Zu erledigende Aufgabe: Bitte gib den Teil des Materials, der am Anfang beginnt und mit der Zeile schließt, die „state / province: Texas“ enthält, einschließlich dieser Zeile als Markdown-Tabelle mit den Spalten „Nr“ für die laufende Zeilennummer und „Zeile“ für den Wortlaut wieder. Leerzeilen lässt du dabei weg.

-.-.-

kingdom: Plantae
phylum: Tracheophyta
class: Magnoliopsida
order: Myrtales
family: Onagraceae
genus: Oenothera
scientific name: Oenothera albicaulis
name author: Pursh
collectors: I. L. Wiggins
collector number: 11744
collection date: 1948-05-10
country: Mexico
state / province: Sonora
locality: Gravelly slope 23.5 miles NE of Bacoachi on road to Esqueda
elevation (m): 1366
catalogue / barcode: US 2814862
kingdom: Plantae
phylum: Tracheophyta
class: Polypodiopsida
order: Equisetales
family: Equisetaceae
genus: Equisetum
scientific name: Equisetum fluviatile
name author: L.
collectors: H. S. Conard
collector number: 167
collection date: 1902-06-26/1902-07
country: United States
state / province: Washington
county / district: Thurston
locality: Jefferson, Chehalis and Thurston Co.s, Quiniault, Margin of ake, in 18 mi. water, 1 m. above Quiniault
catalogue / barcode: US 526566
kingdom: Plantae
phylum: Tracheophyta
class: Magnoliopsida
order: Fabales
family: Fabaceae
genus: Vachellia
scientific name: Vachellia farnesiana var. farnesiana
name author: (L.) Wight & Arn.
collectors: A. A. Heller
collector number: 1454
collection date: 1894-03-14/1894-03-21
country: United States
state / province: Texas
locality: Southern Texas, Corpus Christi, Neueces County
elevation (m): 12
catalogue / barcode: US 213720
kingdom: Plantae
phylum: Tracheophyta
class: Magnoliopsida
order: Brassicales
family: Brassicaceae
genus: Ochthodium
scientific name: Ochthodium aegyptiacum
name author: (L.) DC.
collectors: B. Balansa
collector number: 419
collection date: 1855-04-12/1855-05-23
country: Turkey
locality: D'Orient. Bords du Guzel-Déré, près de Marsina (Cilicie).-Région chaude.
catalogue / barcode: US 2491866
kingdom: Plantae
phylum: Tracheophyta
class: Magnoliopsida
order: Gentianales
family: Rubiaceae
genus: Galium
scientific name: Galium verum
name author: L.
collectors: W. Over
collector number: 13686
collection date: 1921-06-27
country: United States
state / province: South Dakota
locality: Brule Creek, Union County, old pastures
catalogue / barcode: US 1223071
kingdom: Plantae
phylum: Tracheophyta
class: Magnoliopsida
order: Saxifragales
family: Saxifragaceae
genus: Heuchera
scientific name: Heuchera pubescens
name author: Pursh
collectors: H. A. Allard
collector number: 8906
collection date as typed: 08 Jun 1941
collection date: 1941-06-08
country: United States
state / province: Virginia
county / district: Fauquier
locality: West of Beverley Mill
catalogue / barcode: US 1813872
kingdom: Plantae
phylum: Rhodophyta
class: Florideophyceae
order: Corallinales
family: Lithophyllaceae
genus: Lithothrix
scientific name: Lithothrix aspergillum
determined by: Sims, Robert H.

-.-.-

Vollständige Antwort:
| Nr | Zeile |
|---|---|
| 1 | kingdom: Plantae |
| 2 | phylum: Tracheophyta |
| 3 | class: Magnoliopsida |
| 4 | order: Myrtales |
| 5 | family: Onagraceae |
| 6 | genus: Oenothera |
| 7 | scientific name: Oenothera albicaulis |
| 8 | name author: Pursh |
| 9 | collectors: I. L. Wiggins |
| 10 | collector number: 11744 |
| 11 | collection date: 1948-05-10 |
| 12 | country: Mexico |
| 13 | state / province: Sonora |
| 14 | locality: Gravelly slope 23.5 miles NE of Bacoachi on road to Esqueda |
| 15 | elevation (m): 1366 |
| 16 | catalogue / barcode: US 2814862 |
| 17 | kingdom: Plantae |
| 18 | phylum: Tracheophyta |
| 19 | class: Polypodiopsida |
| 20 | order: Equisetales |
| 21 | family: Equisetaceae |
| 22 | genus: Equisetum |
| 23 | scientific name: Equisetum fluviatile |
| 24 | name author: L. |
| 25 | collectors: H. S. Conard |
| 26 | collector number: 167 |
| 27 | collection date: 1902-06-26/1902-07 |
| 28 | country: United States |
| 29 | state / province: Washington |
| 30 | county / district: Thurston |
| 31 | locality: Jefferson, Chehalis and Thurston Co.s, Quiniault, Margin of ake, in 18 mi. water, 1 m. above Quiniault |
| 32 | catalogue / barcode: US 526566 |
| 33 | kingdom: Plantae |
| 34 | phylum: Tracheophyta |
| 35 | class: Magnoliopsida |
| 36 | order: Fabales |
| 37 | family: Fabaceae |
| 38 | genus: Vachellia |
| 39 | scientific name: Vachellia farnesiana var. farnesiana |
| 40 | name author: (L.) Wight & Arn. |
| 41 | collectors: A. A. Heller |
| 42 | collector number: 1454 |
| 43 | collection date: 1894-03-14/1894-03-21 |
| 44 | country: United States |
| 45 | state / province: Texas |